Scenario expectations
Calculated for scenarios. This metric is a measure of whether or not the behavior of the agent as expected by the simulated users was satisfactory or not (0=no, 1=yes). Two types of simulated user expectations are supported:
- Tool call expectations: Calculated similarly to tool call correctness
with the following exceptions:
- Results are either 0 (no) or 1 (yes).
- Unexpected tool calls aren't penalized. Expectations are meant to specify the set of tool calls that are essential for a conversation to meet the simulated user's expectations.
- When a tool call input expectation is met, the call is intercepted and replaced with a mock return value at runtime.
- Agent response expectations: Checks if any agent response in the conversation contains an expected string.
Task completion
Calculated for scenarios. Task completion is a measure of conversation quality. It jointly measures whether or not the user's goals were achieved AND that the agent behavior was correct. It is defined as:
User_Goal_Satisfied AND no_hallucinations_detected AND Expectations Satisfied
Personas
Personas are simulated user personas that you can customize and use for agent testing with scenario test cases. This feature is useful for ensuring that the agent appropriately interacts with the types of human users they are likely to encounter at runtime.

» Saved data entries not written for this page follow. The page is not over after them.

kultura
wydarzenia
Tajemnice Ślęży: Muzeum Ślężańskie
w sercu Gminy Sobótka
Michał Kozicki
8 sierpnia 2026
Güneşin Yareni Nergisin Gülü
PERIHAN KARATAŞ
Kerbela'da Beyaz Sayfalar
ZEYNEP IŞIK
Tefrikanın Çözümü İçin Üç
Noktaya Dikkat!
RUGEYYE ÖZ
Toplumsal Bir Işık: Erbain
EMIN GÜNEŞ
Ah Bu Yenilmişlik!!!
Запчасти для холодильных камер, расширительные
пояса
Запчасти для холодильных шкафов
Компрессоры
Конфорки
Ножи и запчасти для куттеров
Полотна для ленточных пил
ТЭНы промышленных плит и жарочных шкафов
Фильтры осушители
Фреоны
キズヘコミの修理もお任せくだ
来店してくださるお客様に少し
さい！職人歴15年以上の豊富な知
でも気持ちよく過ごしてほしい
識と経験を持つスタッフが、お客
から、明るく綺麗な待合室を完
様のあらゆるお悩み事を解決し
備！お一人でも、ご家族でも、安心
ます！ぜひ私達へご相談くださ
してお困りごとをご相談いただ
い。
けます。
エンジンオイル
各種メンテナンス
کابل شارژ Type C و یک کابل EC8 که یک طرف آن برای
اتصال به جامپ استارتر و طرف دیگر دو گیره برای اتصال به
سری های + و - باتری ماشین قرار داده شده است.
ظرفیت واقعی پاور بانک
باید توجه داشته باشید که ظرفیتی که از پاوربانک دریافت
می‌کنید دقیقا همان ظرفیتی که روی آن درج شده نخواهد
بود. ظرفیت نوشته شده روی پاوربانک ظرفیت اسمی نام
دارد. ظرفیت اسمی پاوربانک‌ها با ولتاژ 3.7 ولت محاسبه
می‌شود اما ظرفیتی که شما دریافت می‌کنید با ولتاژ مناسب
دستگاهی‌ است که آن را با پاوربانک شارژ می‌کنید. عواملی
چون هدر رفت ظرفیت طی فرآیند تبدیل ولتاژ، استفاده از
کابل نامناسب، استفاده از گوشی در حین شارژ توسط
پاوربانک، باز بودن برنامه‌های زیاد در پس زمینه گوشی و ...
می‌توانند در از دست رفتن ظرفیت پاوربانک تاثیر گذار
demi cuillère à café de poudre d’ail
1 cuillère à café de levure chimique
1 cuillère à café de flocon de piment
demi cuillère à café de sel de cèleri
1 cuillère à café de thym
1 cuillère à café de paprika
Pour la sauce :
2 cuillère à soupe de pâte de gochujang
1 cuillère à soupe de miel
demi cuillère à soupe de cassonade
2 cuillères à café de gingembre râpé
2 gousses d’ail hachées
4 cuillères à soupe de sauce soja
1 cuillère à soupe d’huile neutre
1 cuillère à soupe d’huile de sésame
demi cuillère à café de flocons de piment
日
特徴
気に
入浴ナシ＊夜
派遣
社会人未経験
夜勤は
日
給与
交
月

If you do not select a persona, a random persona will be selected for each scenario result.
This feature is available for use with both text and audio inputs.
Create a persona
- To create a persona, navigate to the Evaluate tab and click Persona management (next to the Settings icon).
- Click + Add persona.
- In the menu that pops up, enter a Name, User personality, and any additional User context (such as age, location, why they are calling, and so on).
- Click + Add.
To run an evaluation using a persona:
- Navigate back to the main Evaluate page and select one or more scenario test cases. Click Run selected.
- In the window that pops up, select the persona you just created from the Personas drop-down menu and click Run.